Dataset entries
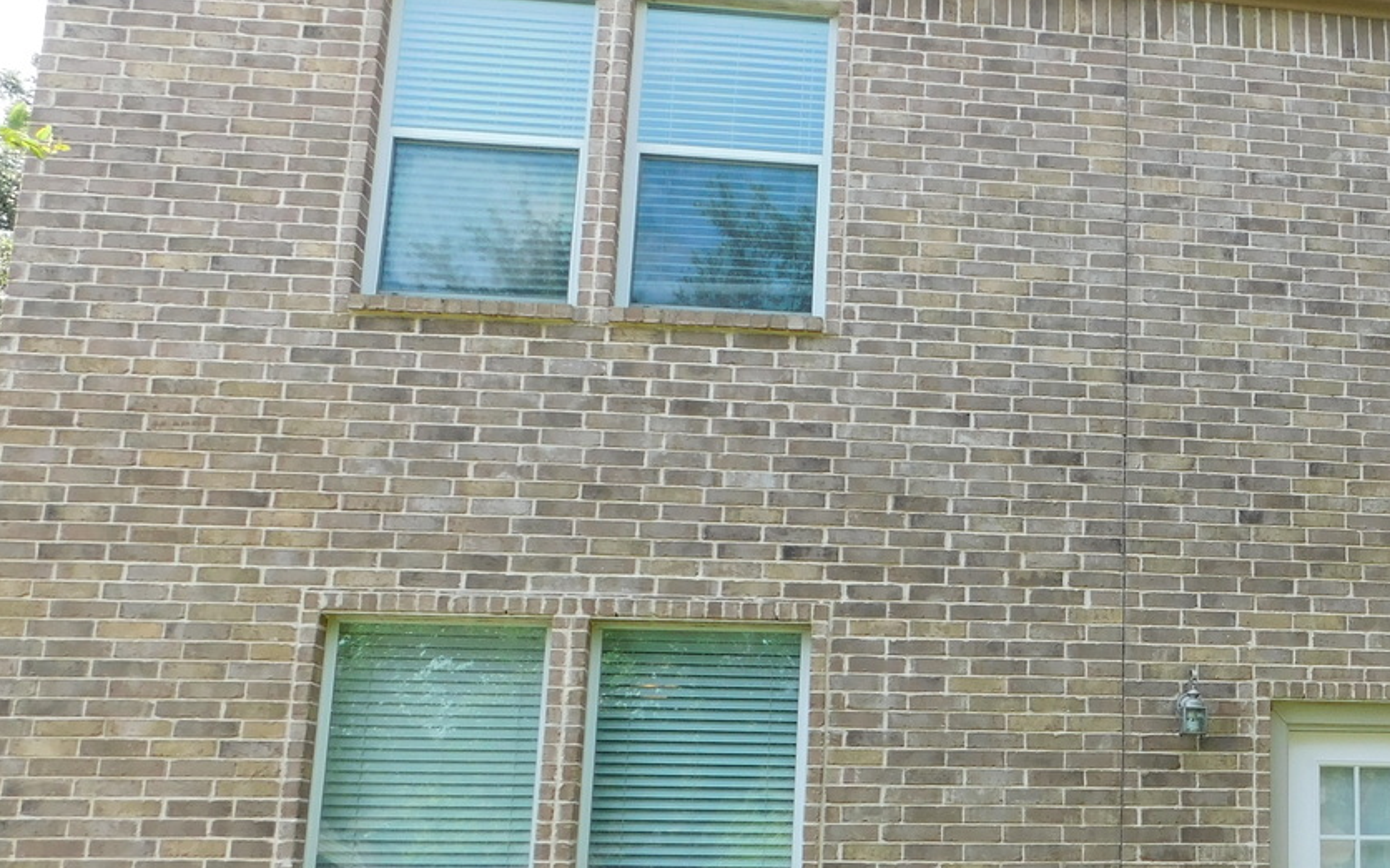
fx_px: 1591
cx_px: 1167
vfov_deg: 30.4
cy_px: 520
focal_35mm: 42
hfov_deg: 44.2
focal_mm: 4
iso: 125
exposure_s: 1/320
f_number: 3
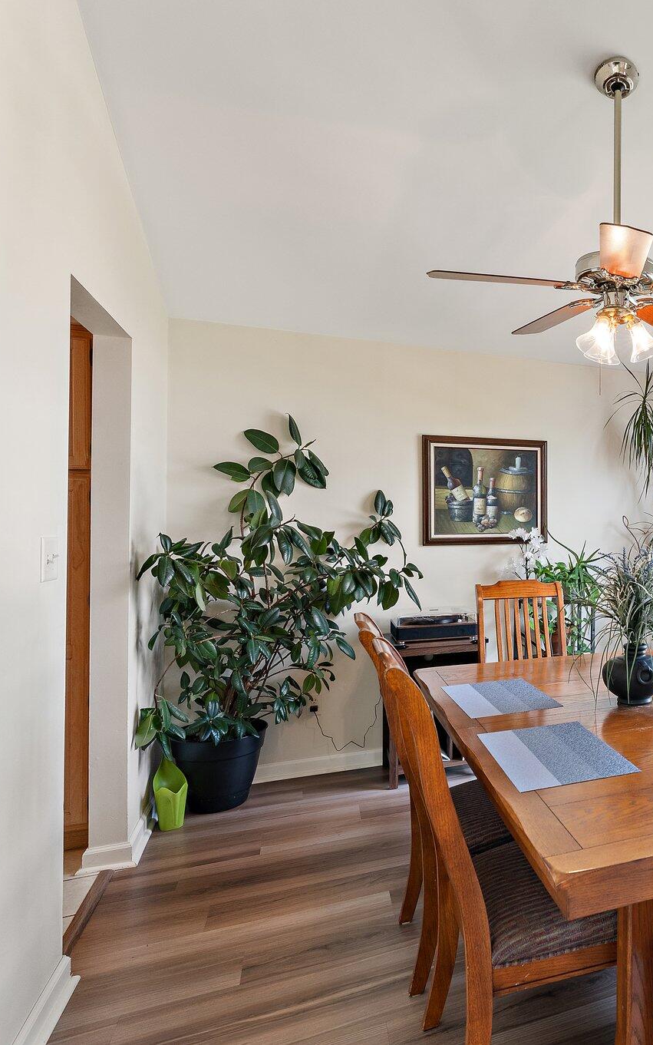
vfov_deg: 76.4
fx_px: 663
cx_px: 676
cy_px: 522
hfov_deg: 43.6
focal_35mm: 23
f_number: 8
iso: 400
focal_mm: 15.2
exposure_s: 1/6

--

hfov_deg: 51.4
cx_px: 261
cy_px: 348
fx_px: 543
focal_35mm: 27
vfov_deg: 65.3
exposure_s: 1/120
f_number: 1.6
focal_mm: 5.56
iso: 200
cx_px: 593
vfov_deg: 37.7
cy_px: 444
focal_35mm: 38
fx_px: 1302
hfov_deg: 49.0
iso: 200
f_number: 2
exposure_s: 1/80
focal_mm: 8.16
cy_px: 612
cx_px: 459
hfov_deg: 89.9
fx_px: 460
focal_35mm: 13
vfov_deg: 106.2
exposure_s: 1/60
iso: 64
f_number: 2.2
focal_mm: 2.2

• [WHAT THE TASK ASKS]:
Could you reproduce exactly the lines of the entries above, from the one with "hfov_deg: 49.0" through the one with "focal_mm: 2.2", and nothing else?

• [SOLUTION]:
hfov_deg: 49.0
iso: 200
f_number: 2
exposure_s: 1/80
focal_mm: 8.16
cy_px: 612
cx_px: 459
hfov_deg: 89.9
fx_px: 460
focal_35mm: 13
vfov_deg: 106.2
exposure_s: 1/60
iso: 64
f_number: 2.2
focal_mm: 2.2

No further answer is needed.